Common Anti-Patterns

Anti-pattern 1: Liveness probe checks external dependencies

# BAD — if the database is down, all Pods restart
# Restarting won't fix the database
livenessProbe:
  httpGet:
    path: /healthz  # This endpoint checks database connectivity
    port: 8080

Liveness probes should only check the container's internal health.
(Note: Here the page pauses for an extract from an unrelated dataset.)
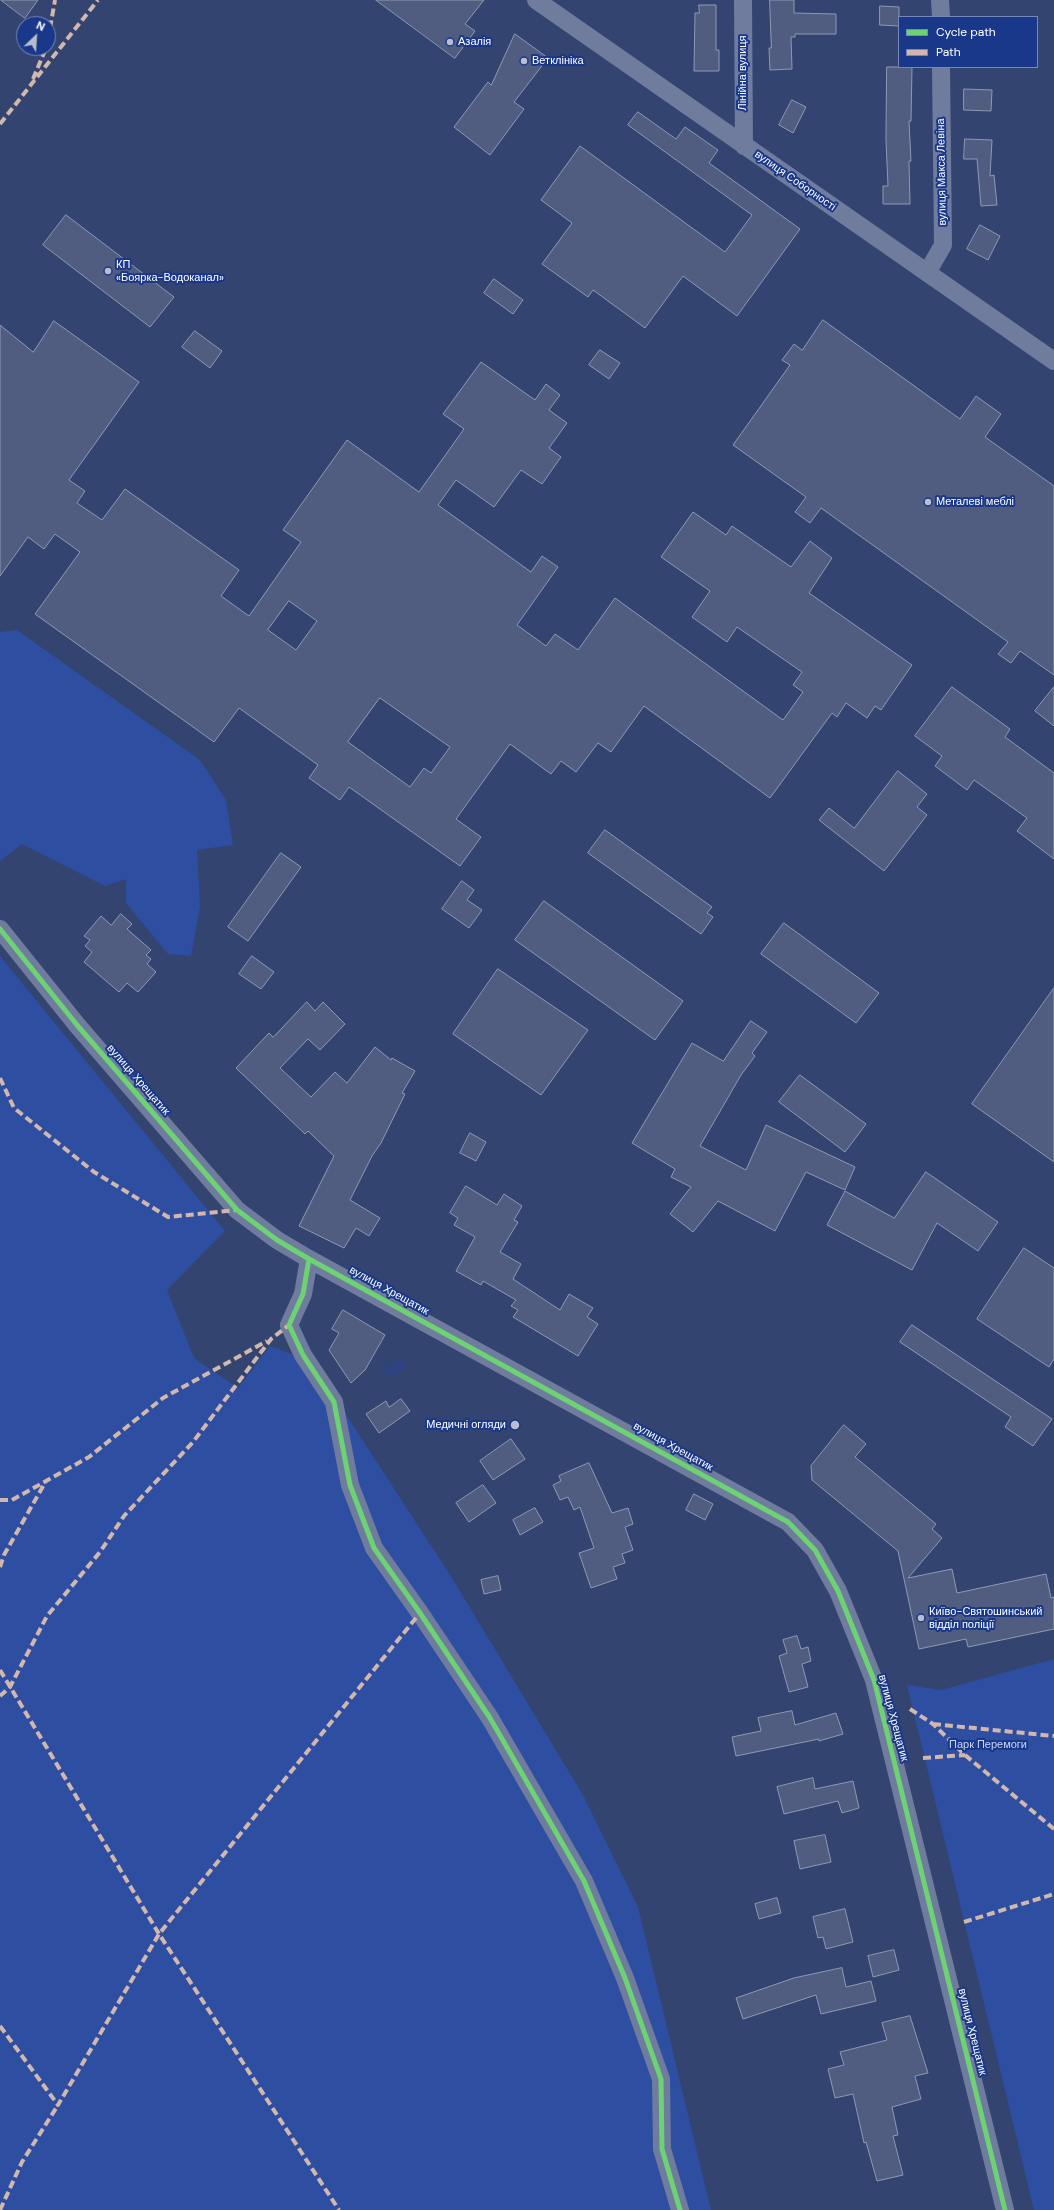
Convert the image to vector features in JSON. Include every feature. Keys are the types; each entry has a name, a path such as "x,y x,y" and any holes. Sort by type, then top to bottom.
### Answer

If the database is down, restarting the app will not help — use a readiness probe to stop traffic instead.

Anti-pattern 2: Same endpoint for liveness and readiness

# RISKY — if /health checks dependencies, a dependency outage
# causes both probes to fail, restarting all Pods
livenessProbe:
  httpGet:
    path: /health
    port: 8080
readinessProbe:
  httpGet:
    path: /health
    port: 8080

Use separate endpoints: /healthz for liveness (internal health only) and /ready for readiness (includes dependency checks).

Anti-pattern 3: Too aggressive liveness probe

# BAD — restarts after just 2 seconds of unresponsiveness
livenessProbe:
  httpGet:
    path: /healthz
    port: 8080
  periodSeconds: 1
  failureThreshold: 2
  timeoutSeconds: 1

A brief GC pause or CPU spike triggers a restart. Set conservative thresholds — a few seconds of unresponsiveness is usually not worth a restart.

Best Practices

  1. Always configure readiness probes — they protect against sending traffic to unready Pods during deployments and scaling events
  2. Be conservative with liveness probes — false positives cause unnecessary restarts that can cascade into outages
  3. Use startup probes for slow starters — Java applications, ML model loading, or large cache warm-up
  4. Separate liveness and readiness endpoints — liveness checks internal health, readiness checks dependencies
  5. Set appropriate thresholdsfailureThreshold: 3 with periodSeconds: 10 gives 30 seconds before action, which is usually appropriate

Use Liveness Probe when...

  • Your application can get into a deadlocked or hung state
  • You want automatic recovery from unrecoverable failures
  • The application has known failure modes that only a restart can fix
  • You're running long-lived processes that may become unresponsive

Use Readiness Probe when...

  • Your application needs time to warm up before handling traffic
  • The application depends on external services that may be temporarily unavailable
  • You want to gracefully drain traffic during deployments
  • You want to implement circuit-breaker patterns
  • Your application loads data or caches on startup

Model Interview Answer

Liveness and readiness probes serve different purposes. A liveness probe checks if the container is still functioning — if it fails, Kubernetes restarts the container. This handles deadlocks, infinite loops, and other unrecoverable states. A readiness probe checks if the container is ready to handle requests — if it fails, Kubernetes removes the Pod from Service endpoints so it stops receiving traffic, but does not restart it. A common example: during startup, a Java application loading a large cache would fail readiness (not yet ready) but pass liveness (still alive). There is also a startup probe for slow-starting applications — it runs first and disables liveness checks until the app has started, preventing premature restarts.